FESCO Bottom-Line Improves On the Back of Lower Direct Costs
- For its audited financial year ending March 2021, FESCO reported a modest year on year increase in net profit (3.2%) to $108.16Mn (EPS: $0.043).
- Revenues fell by 1.4% (or $82.82Mn), reflecting the effects of the restrictions on mobility due to the COVID-19 containment measures on the demand for gasoline. However, direct costs fell by 1.7% (or $96.06Mn) which saw gross margin improving for the third consecutive year to 3.3% in 2021 from 3.0% in 2020.
- However, operating and admin expenses grew by 10.1% (or $5.44Mn), along with impairment losses on financial assets (55.0% or $268.15Mn), but they were not enough to offset the gains earned from the decline in direct costs. As such, its operating income still grew by 6.1% (or $7.54Mn).

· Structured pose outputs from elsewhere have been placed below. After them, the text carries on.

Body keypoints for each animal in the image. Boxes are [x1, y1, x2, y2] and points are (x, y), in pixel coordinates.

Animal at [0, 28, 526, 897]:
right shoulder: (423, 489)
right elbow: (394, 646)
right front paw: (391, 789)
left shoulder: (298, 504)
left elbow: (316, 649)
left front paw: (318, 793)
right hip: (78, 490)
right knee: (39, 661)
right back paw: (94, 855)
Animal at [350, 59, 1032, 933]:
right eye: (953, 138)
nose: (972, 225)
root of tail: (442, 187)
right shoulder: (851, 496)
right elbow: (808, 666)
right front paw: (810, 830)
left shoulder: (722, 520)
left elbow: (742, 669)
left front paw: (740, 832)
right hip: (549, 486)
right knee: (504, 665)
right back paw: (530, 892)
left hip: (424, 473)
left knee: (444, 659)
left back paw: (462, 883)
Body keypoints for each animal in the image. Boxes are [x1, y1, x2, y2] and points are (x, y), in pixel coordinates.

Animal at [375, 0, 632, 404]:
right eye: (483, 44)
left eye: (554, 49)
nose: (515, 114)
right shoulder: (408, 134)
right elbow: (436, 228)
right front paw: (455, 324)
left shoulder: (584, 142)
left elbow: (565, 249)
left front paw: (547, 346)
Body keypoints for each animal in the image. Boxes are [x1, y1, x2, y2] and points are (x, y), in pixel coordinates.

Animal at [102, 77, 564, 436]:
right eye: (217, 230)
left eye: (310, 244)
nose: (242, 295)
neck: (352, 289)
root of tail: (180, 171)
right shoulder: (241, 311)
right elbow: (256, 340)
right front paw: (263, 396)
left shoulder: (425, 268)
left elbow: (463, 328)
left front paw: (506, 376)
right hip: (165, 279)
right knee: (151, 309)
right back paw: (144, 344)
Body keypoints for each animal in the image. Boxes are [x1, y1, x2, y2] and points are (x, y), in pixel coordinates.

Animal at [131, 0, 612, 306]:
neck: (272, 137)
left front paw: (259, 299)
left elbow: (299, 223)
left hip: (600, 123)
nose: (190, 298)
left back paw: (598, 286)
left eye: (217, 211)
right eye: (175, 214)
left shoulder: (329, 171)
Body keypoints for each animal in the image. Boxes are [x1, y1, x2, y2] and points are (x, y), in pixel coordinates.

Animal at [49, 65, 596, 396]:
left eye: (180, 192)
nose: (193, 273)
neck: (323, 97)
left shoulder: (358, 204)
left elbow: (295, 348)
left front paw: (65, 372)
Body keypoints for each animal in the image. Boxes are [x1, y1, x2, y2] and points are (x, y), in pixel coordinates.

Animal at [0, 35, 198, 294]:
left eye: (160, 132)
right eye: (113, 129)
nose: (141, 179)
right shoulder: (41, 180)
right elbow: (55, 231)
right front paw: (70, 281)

- FESCO’s performance is likely to continue to be hampered by the closure of schools and work from home in the near term. However, the recent easing of restrictions should support more social activities and travelling influencing higher demand for gasoline. Additionally, the planned resumption of in-person schooling in September 2021 should foster an increase in the demand for fuel. That being said, another spike in new cases later this year which forces the government to reinstitute stricter containment measures, would constrain revenue growth.
- FESCO’s stock price has appreciated by 47.5% since listing at its IPO price of $0.80. At its last closing price of $1.18, the shares currently trade at a P/E of 27.0x earnings. This is largely in line with the junior market distribution sector average of 27.1x earnings.